After an eventful week in which members of the Writers Guild of America, as well as the Alliance of Motion Picture and Television Producers, traded barbs following the publication of the studios’ counteroffer, no talks are currently scheduled for the two sides to return to the negotiating table.
According to sources on both sides, there remains no timetable for when negotiations for the group representing Hollywood’s studios and streamers and the Writers Guild’s negotiating committee will return to talks.
The standstill comes after the AMPTP on August 22 went public with its first counteroffer since the studios’ initial response in May to the WGA’s original proposal mere days after the strike began.
The release of the proposal — which was dated August 11 but sent out publicly this Tuesday — includes gains in residuals and protections against artificial intelligence, was slammed by the WGA as a ploy “not to bargain, but to jam us” with the counteroffer dubbed not “nearly enough.”
The guild, in a memo to members August 24, said it responded with its own counterproposal August 15 and further negotiations transpired in the days that followed.

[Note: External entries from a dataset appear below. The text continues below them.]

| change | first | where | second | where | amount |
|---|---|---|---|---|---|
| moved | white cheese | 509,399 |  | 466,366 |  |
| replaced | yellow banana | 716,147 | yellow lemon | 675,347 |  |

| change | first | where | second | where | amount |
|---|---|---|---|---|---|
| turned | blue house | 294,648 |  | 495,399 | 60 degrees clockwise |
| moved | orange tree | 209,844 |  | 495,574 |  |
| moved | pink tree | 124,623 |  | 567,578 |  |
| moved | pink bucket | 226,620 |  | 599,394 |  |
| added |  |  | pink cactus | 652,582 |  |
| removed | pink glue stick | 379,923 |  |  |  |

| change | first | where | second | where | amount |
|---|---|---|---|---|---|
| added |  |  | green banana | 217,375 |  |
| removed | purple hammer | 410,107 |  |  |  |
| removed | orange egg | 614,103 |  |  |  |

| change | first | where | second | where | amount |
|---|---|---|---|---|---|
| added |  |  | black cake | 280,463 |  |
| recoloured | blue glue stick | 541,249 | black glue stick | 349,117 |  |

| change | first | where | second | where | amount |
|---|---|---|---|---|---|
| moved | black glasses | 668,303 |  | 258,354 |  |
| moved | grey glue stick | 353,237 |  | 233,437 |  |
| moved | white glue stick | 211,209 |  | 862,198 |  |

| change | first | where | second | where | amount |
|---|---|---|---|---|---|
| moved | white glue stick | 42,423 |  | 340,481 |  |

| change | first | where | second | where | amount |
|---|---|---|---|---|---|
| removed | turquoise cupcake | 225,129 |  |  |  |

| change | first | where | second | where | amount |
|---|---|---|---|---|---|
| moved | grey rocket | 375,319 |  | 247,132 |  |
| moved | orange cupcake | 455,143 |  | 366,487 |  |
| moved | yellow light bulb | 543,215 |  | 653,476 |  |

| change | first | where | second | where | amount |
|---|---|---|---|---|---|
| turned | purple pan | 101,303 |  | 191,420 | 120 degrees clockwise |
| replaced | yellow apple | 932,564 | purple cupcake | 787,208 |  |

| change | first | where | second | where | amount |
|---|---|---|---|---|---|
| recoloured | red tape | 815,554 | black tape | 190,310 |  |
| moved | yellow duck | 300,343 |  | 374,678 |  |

On Tuesday of this week, WGA leaders met with the AMPTP as well as CEOs from Disney, Netflix, NBCUniversal and Warner Bros. Discovery, with the union noting the message it received, was that the August 11 proposal would be the companies’ “first and only counteroffer” since the strike began in May.
In releasing its counteroffer — which WGA members criticized as an “unforced error” — AMPTP president Carol Lombardini said the offer “meets the priority concerns the writers have expressed” and doubled down on the group’s desire to end the strike.
The WGA has not released the specifics of its desired terms since the union detailed its proposals after going out on strike May 2.
Studio-side sources say the proverbial ball is in the WGA’s court, that Lombardini would like to reengage so that the talks won’t become stalled for too long.
Sources said the AMPTP had planned on going public with its offer to the WGA on Aug. 18 but delayed doing so because insiders thought the union might take theAugustgst 11 offer to its members.
The WGA said that despite progress being made in the offer, it was the equivalent of “giving with one hand and taking back with the other” and dubbed the release of the proposal a “tactic in the middle of an ongoing negotiation.”
The barbs from both sides began hours after members of various unions gathered at Disney for a National Day of Solidarity staged by SAG-AFTRA that saw thousands close streets near Walt Disney Studios in Burbank.
The rally featured speakers from the WGA, SAG-AFTRA, Teamsters, Directors Guild of America and other unions.